In Lombardy (my region), if I wanted register to a ‘plant-health consultant’ course, that is mandatory for the most of the Doctors of Agronomy/Forestry, I should anyway wait till the course is available. So any professional who want achieve the new ‘Plant-healt consultant’ qualification must, firstly, periodically check the regional portal ‘DOTE ON-LINE’ . In that case he (we) could assume the best search is ‘plant-health consultant’ (consulente fitosanitario): unfortunately at present this search doesn’t provide any result.
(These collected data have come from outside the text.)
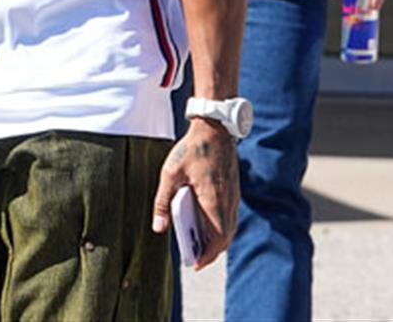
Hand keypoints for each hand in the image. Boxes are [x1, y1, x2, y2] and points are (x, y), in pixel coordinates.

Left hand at [151, 118, 238, 268]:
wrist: (214, 128)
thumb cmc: (192, 150)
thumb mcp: (170, 174)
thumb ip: (163, 202)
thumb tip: (159, 228)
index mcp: (214, 202)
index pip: (217, 239)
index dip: (207, 255)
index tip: (195, 264)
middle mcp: (228, 202)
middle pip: (225, 236)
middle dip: (211, 251)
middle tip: (195, 257)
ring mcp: (233, 195)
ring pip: (229, 226)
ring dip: (217, 238)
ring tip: (198, 242)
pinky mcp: (233, 188)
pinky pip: (230, 215)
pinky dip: (220, 225)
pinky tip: (206, 222)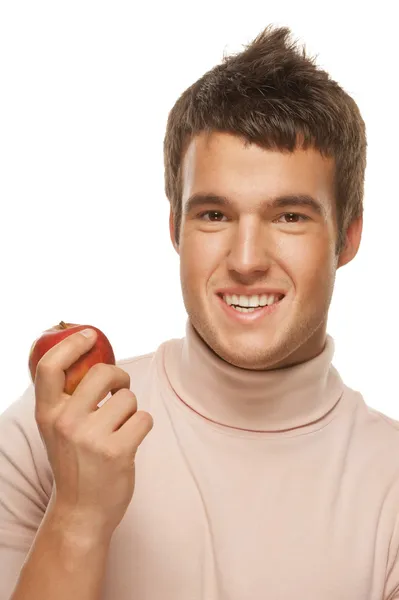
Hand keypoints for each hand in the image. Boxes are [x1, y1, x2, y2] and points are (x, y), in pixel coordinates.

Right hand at [34, 328, 152, 540]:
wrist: (81, 512)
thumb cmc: (74, 462)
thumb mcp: (58, 428)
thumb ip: (68, 398)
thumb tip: (91, 356)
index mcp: (48, 413)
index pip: (49, 367)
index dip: (71, 344)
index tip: (89, 335)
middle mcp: (65, 422)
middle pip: (103, 372)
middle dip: (120, 377)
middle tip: (120, 389)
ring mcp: (91, 438)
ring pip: (129, 397)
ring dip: (131, 410)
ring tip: (119, 430)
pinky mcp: (118, 452)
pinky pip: (144, 418)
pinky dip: (142, 426)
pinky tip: (129, 442)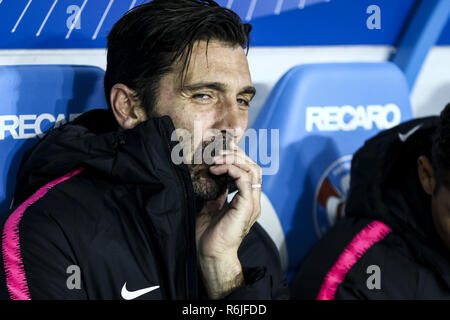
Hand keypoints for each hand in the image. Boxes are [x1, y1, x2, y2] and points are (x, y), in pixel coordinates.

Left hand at [195, 142, 261, 298]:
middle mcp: (253, 200)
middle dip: (236, 154)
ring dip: (233, 159)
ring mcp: (252, 203)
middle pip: (253, 167)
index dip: (237, 157)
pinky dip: (232, 169)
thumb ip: (219, 192)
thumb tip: (216, 177)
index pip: (249, 171)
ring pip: (252, 170)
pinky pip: (245, 179)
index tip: (221, 149)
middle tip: (217, 150)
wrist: (210, 254)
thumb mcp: (213, 207)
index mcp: (247, 200)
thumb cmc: (209, 235)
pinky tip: (217, 168)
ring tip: (215, 158)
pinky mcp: (247, 206)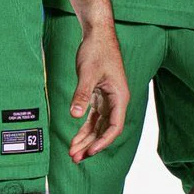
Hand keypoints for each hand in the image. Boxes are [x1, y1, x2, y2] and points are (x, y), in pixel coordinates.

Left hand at [66, 23, 128, 162]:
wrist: (98, 35)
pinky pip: (93, 117)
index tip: (90, 151)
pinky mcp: (99, 96)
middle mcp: (116, 101)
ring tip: (73, 153)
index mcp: (120, 97)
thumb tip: (76, 115)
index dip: (103, 141)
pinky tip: (75, 138)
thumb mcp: (88, 73)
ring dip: (86, 139)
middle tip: (76, 158)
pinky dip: (84, 128)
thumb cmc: (98, 51)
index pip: (115, 127)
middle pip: (105, 130)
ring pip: (98, 126)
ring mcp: (108, 100)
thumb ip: (82, 95)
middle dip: (90, 145)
Endly I have understood there could be some pitfall in the keywrods of the course search-engine: in fact, when I fill the form-fields with the adjective ‘fitosanitario’, the search releases a series of strings such as ‘FITOSANITARIO – UTILIZZATORE PROFESSIONALE CORSO DI AGGIORNAMENTO’, ‘FITOSANITARIO – DISTRIBUTORE CORSO DI AGGIORNAMENTO’, ‘UTILIZZATORE FITOSANITARIO’ and ‘CORSO BASE DISTRIBUTORE FITOSANITARIO’, where ‘utilizzatore fitosanitario’ seemingly stands for ‘utilizzatore di prodotti fitosanitari’ and ‘distributore fitosanitario’ stands possibly for ‘utilizzatore di prodotti fitosanitari’.
Anyway, till now (August 15, 2019), no string displays courses for ‘consulente fitosanitario’, or maybe ‘consulente per l’utilizzo di prodotti fitosanitari’.
That’s all from Italy.
Last Update August 19, 2019 – 02:02 a.m.